Parfois, il suffit de une paire de talons et une histoire d’amour pour bâtir une entreprise qui vend actuellement plus de 130 000 chaussures. Un jour, Carlos Montojo Il voulait avoir un joli détail avec sa petite amie et a visité plusieurs magasins pour trouver les talons hauts parfaits pour elle. « Tout était très cher et je ne les aimais pas », se souvient-il. Il pensait que son prix supérieur à 100 euros était dû au coût de production élevé, mais il fallait trouver une solution. L’idée a mûri dans sa tête pendant six ans jusqu’à ce qu’il décide de la lancer avec son partenaire d’alors, Sofia Vega-Pinochetet crée MIM Shoes (Made in Madrid) en 2015.
Il était captivé par l’idée de développer une entreprise à partir de zéro et elle aimait la mode et les chaussures, alors ils ont réuni les deux concepts. L’objectif a toujours été de « démocratiser le luxe des talons hauts », même si dans son catalogue vous pouvez également trouver bottes, baskets et autres types de chaussures. L’essentiel est que le client ne doive pas être « une personne qui gagne beaucoup d’argent pour acheter ces chaussures », mais qu’il ait plutôt la possibilité de suivre la dernière mode avec la meilleure qualité possible à des prix raisonnables.

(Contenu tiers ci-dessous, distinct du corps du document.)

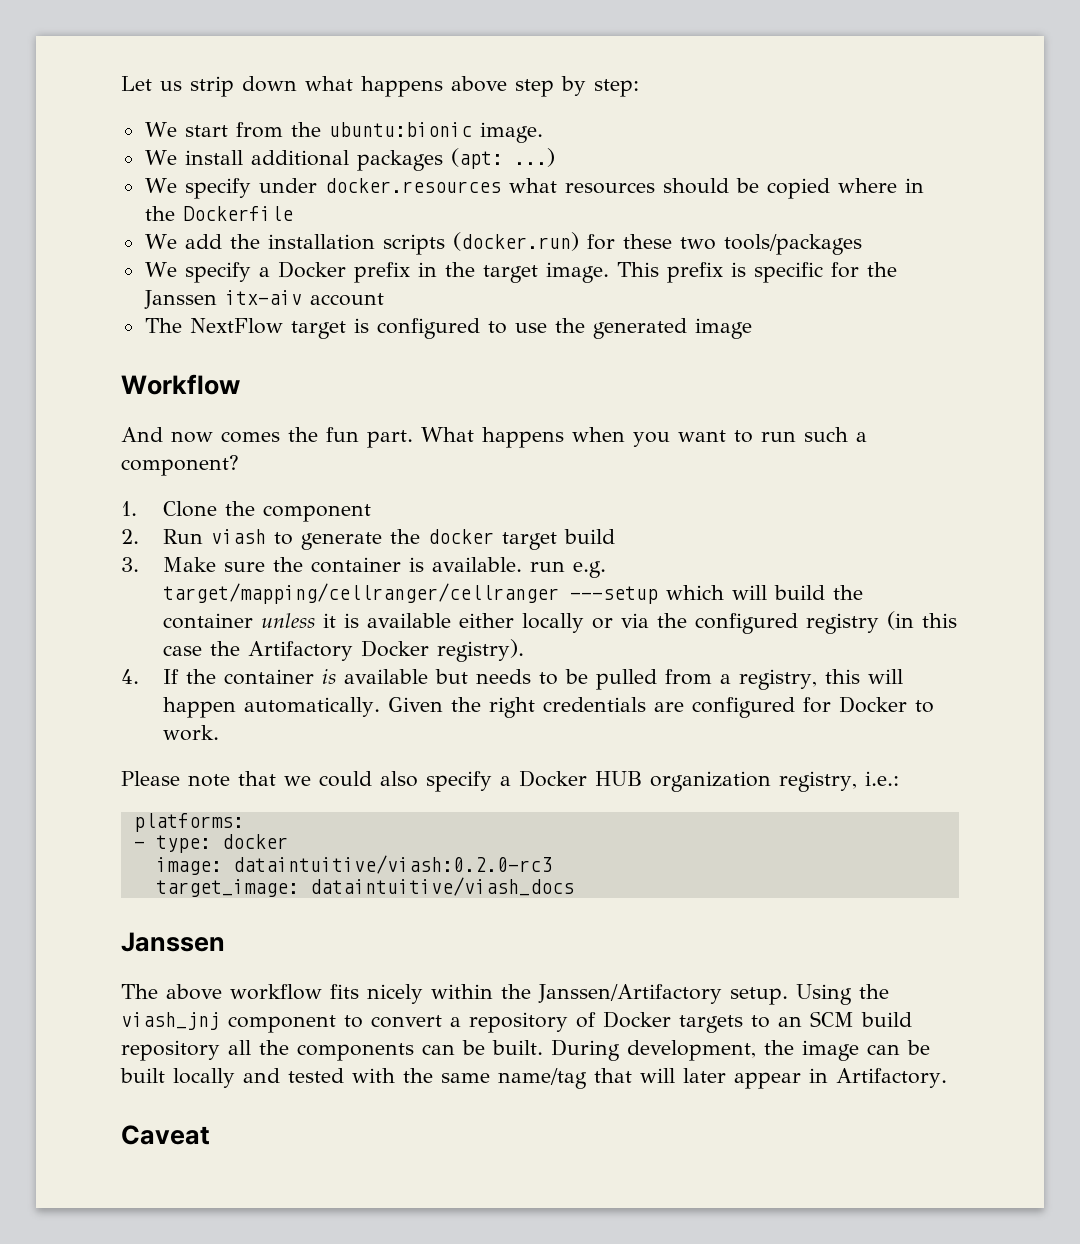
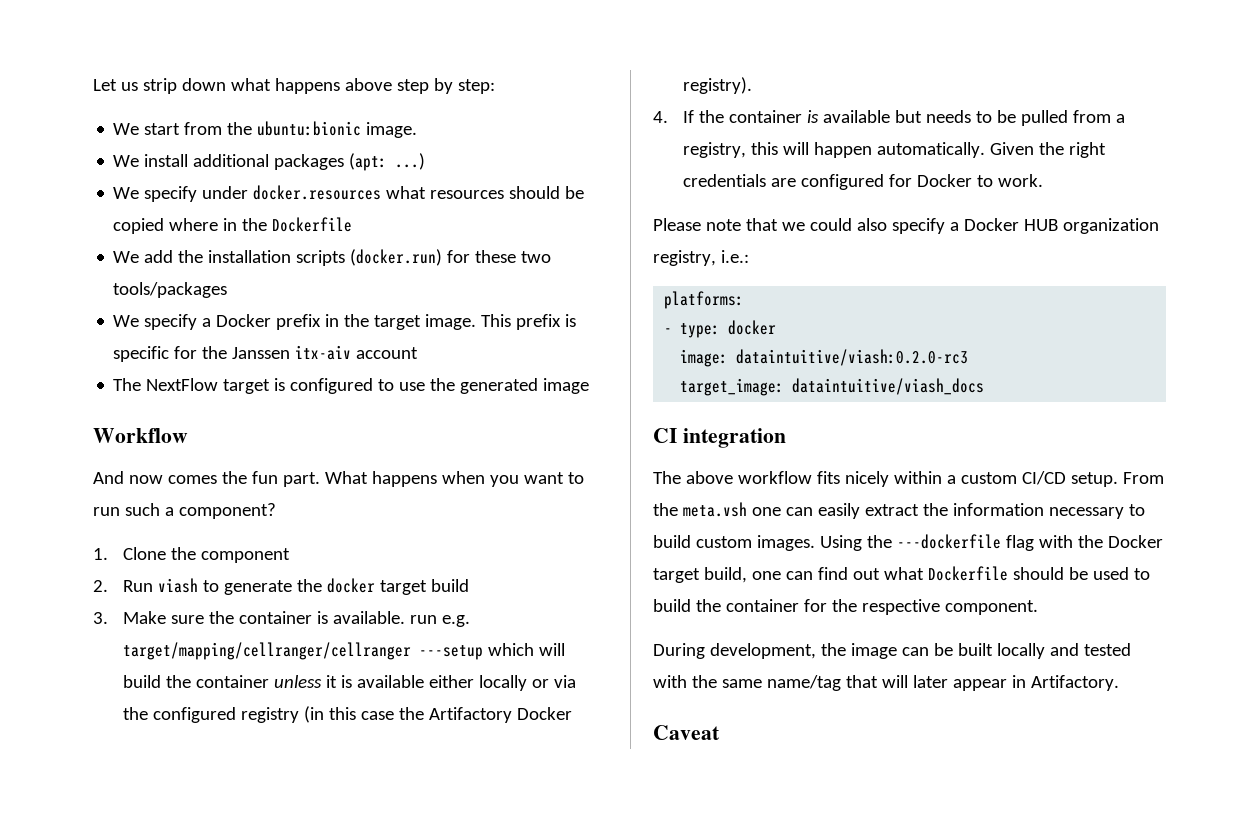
[121,932,225,952] Janssen -> [653,428,786,448] CI integration
[501,984,889,1005] [121,1011,912,1033] [121,1040,543,1061] the Janssen/Artifactory setup. Using the viash_jnj component to convert a repository of Docker targets to an SCM build repository all the components can be built. -> [946,471,1164,487] [653,502,1145,519] [653,534,1163,551] [653,566,1150,583] [653,599,1038,615] a custom CI/CD setup. From the meta.vsh one can easily extract the information necessary to build custom images. Using the ---dockerfile flag with the Docker target build, one can find out what Dockerfile should be used to build the container for the respective component. //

Rapidement, l’entreprise connaît un succès auquel elle ne s’attendait pas. A tel point que le groupe Scalpeurs Il leur a jeté son dévolu en 2018 pour reprendre le 51% de MIM Chaussures. Cette année-là, la plus grande joie de l’entreprise coïncide avec la séparation des fondateurs. « Nous l’avons laissé et avons décidé de donner la priorité à la marque. Il était impossible de séparer tout ce que nous faisions en travaillant quotidiennement dans un bureau, nous avons donc su comment l’abandonner », explique Montojo. Le temps leur a donné raison : ensemble (uniquement en tant que partenaires), ils ont réalisé pour MIM Shoes un chiffre d’affaires de sept millions d’euros grâce à la vente de plus de 130 000 paires de chaussures en 2023.
Poids sur les réseaux sociaux
L’utilisation du réseaux sociaux Il est essentiel de comprendre l’essor de cette marque. Dès le début, les deux fondateurs ont choisi d’améliorer le profil de l’entreprise sur Instagram pour attirer les clients. « Quand nous avons commencé, nous savions être très proches des gens à une époque où les marques étaient très impersonnelles », explique Montojo. À cette époque, il était impensable pour les créateurs d’une entreprise de mode de discuter face à face avec leurs acheteurs potentiels.
Donc, Chaussures MIM Il présentait quotidiennement ses produits et gagnait une grande partie des ventes bio, ce qui s’explique en partie par le fait que son profil cible se situe entre 25 et 32 ans. « Il est impossible que votre marque réussisse si vous n’êtes pas sur les réseaux sociaux, il faut au moins essayer dès le début », explique l’un de ses fondateurs.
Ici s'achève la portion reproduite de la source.